To me (and to many other photographers out there) it seems self-evident that a third-party lens isn't always either worse or better; it depends on the design. But I realized this isn't necessarily known by a quite significant number of not-so-experienced photographers. The options are endless, but this also increases confusion. So, let's get to the bottom of this.



Optical Differences

Non-existent. Period. Of course there are differences between various lenses, that's not the point. But it's absolutely untrue to claim something like "Sigma lenses are good/bad/ (or: better/worse than Nikon) when it comes to sharpness/vignetting/chromatic aberration".

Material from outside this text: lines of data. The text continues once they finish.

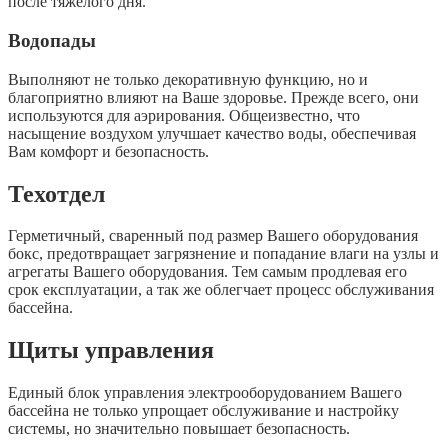
после тяжелого дня.
Водопады
Выполняют не только декоративную функцию, но и
благоприятно влияют на Ваше здоровье. Прежде всего, они
используются для аэрирования. Общеизвестно, что
насыщение воздухом улучшает качество воды, обеспечивая
Вам комфорт и безопасность.
Техотдел
Герметичный, сваренный под размер Вашего оборудования
бокс, предотвращает загрязнение и попадание влаги на узлы и
агрегаты Вашего оборудования. Тем самым продлевая его
срок експлуатации, а так же облегчает процесс обслуживания
бассейна.
Щиты управления
Единый блок управления электрооборудованием Вашего
бассейна не только упрощает обслуживание и настройку
системы, но значительно повышает безопасность.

These kinds of blanket statements are absolutely unfounded, and you should never believe them if, for instance, a salesperson tries to throw them at you. Sigma (and Nikon; and Tamron; and Tokina) make cheap and consumer lenses - where more corners have to be cut - and they make expensive and high-quality lenses - where you can pretty much expect the best.

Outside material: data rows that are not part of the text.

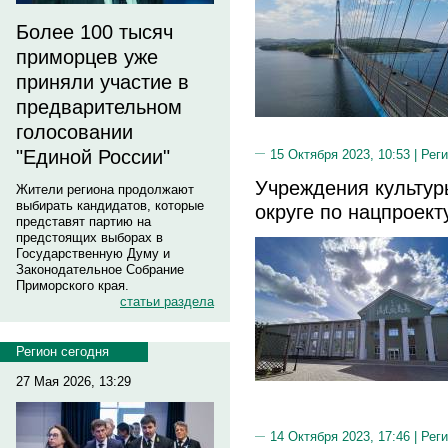
Более 100 тысяч
приморцев уже
приняли участие в
предварительном
голосовании
"Единой России"
15 Октября 2023, 10:53 |
Реги
Учреждения культур
Жители региона продолжают
выбирать кандидатов, которые
округе по нацпроект
представят партию на
предстоящих выборах в
Государственную Думу и
Законодательное Собрание
Приморского края.
статьи раздела
Регион сегодня
27 Мая 2026, 13:29
14 Октября 2023, 17:46 |
Реги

Some individual lenses can be better at something, of course. But never spend more than a moment on claims such as "Buy Nikkor, they are always sharper than Tokina".

Mechanical Differences

Here things get more complicated. The reason is that Nikon's mount has to be reverse-engineered by third-party manufacturers. As a result, it is not unheard of that there might be compatibility issues. For instance, some older Sigma HSM DG EX 50mm f/1.4 don't autofocus in live mode. In some other cases, with some really old AF Sigmas, they don't autofocus at all. Generally speaking, you can expect a modern lens to function with a concurrent camera (but if Nikon does something one or two generations down the line, they might suddenly stop functioning). Manufacturers (in our case Sigma, Tamron, or Tokina) usually can fix the issue easily (and often for free), so it's not a big deal. Still, it's something to keep in mind.

All in all, however, I do believe in third-party lenses. Many of them (especially in DX) offer solutions than Nikon has snubbed altogether. In other cases, they offer truly competitive alternatives. The Sigma 85mm f/1.4 comes to mind (not to mention the Samyang 85mm f/1.4, which costs 1/8 of the Nikon and is almost as great optically).